Dogs–The Scoop on Poop

It’s just one dog! Is dog poop really that bad? How about not using a bag and leaving the dog poop to decompose? 

We hear these sorts of comments all the time. The answer? What dogs eat, what their waste carries, and how many dogs visit an area can have a serious impact on all sorts of ecosystems (including those beautiful woods and parks that EwA surveys). 

What a healthy dog diet actually does to wildlife. Our dogs don’t have the same diet as wild animals. They don’t eat wild grapes, berries, any native plants, or even wild game. They eat processed food designed and enriched to provide a complete, healthy diet to our lovely companions. This food is nutrient-heavy. Nutrients from pet waste (as well as ours, by the way) throw ecosystems out of balance if that dog poop is not picked up and disposed of properly. Nutrient pollution is a major and widespread problem in the U.S. Nutrients in groundwater can be harmful, even at low levels. Groundwater provides drinking water for millions of people, and children are known to be vulnerable to nitrates (a nitrogen-based compound) in drinking water. Excess nitrogen in the atmosphere can impair our ability to breathe and alter the development of plants. An excess of these nutrients can harm the health of forests, soils, and waterways. In many ecosystems, this excess creates conditions that allow invasive weeds to grow and toxic algae blooms to spread in our streams, rivers, and lakes.

Parasites & bacteria galore Another problem with dog poop is that our dogs carry very different bacterial and parasite fauna than wild animals. This fauna is not a problem for dogs –  they evolve with that fauna and are immune to it – but that is not the case for wildlife. Dog waste contains high levels of bacteria that are harmful to wild animals (and people). According to the EPA, one gram of dog waste can contain upwards of 23 million fecal bacteria (supposedly as toxic as an oil spill!). When left unchecked (i.e., not scooped and not disposed of appropriately), elements of that toxic soup can make their way to waterways through erosion and rain, contaminating anywhere they pass through.
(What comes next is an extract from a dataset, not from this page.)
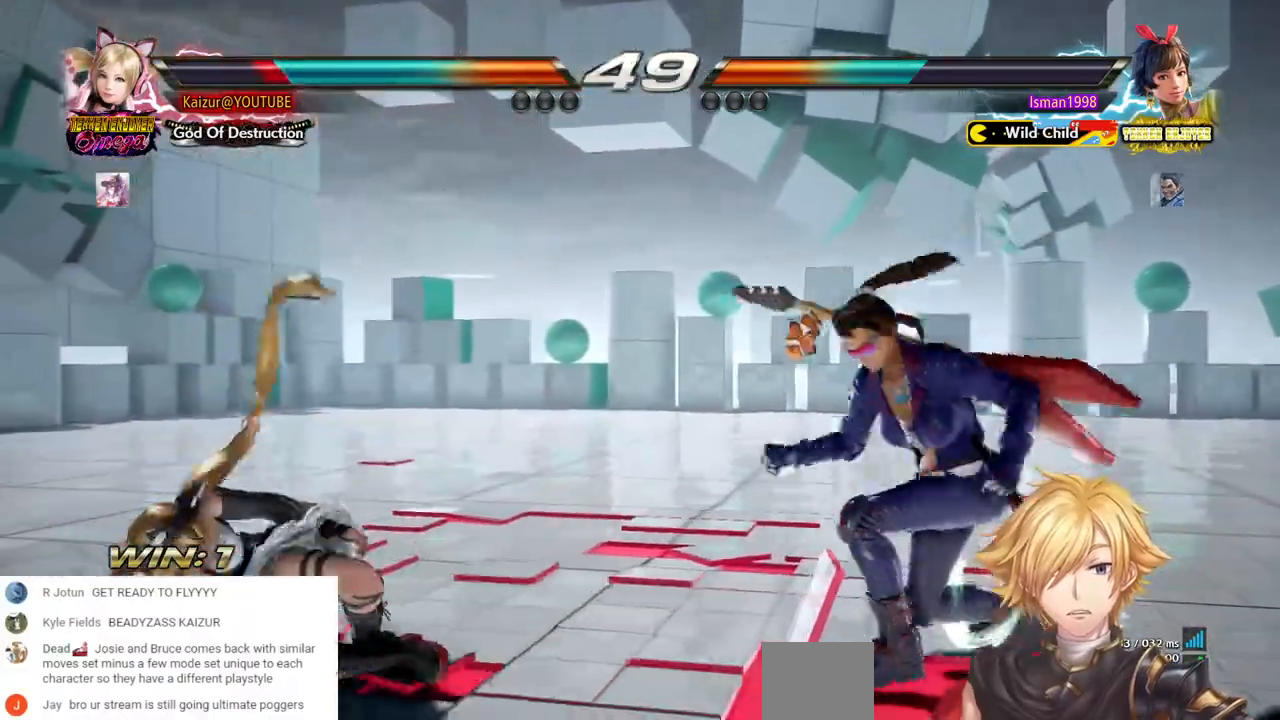
{"dt_ms": 500, "buttons": ["DPAD_LEFT"], "left_stick": "center", "right_stick": "center", "events": [[150, "R1", "down"], [250, "R1", "up"], [300, "R1", "down"], [383, "R1", "up"]]}
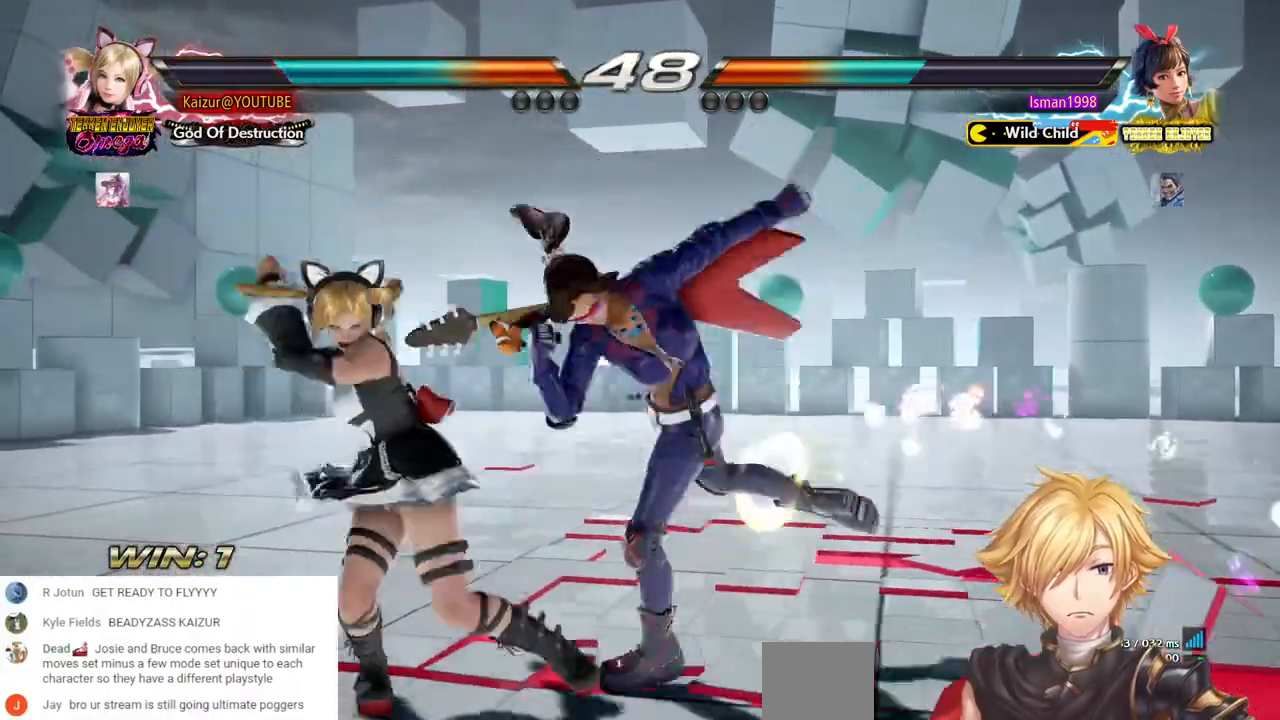
{"dt_ms": 500, "buttons": [], "left_stick": "center", "right_stick": "center", "events": [[67, "DPAD_LEFT", "up"]]}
Overpooped woods. “It’s just one dog pooping in the woods!” Not really… Our cumulative impact is quite impressive. A few years back, it was reported that about 83 million pet dogs produced about 10.6 million tons of poop every year (across the US), each kilogram or pound adding excess nutrients, foreign parasites, and harmful bacteria to all ecosystems where the waste wasn’t disposed of properly.

More → The Poop Problem: What To Do With 10 Million Tons of Dog Waste (Op-Ed) by Freinkel, S., LiveScience (2014) | Scoop the Poop: It’s Your Environmental Doody (Pun Intended) by Baechler, N. (2018)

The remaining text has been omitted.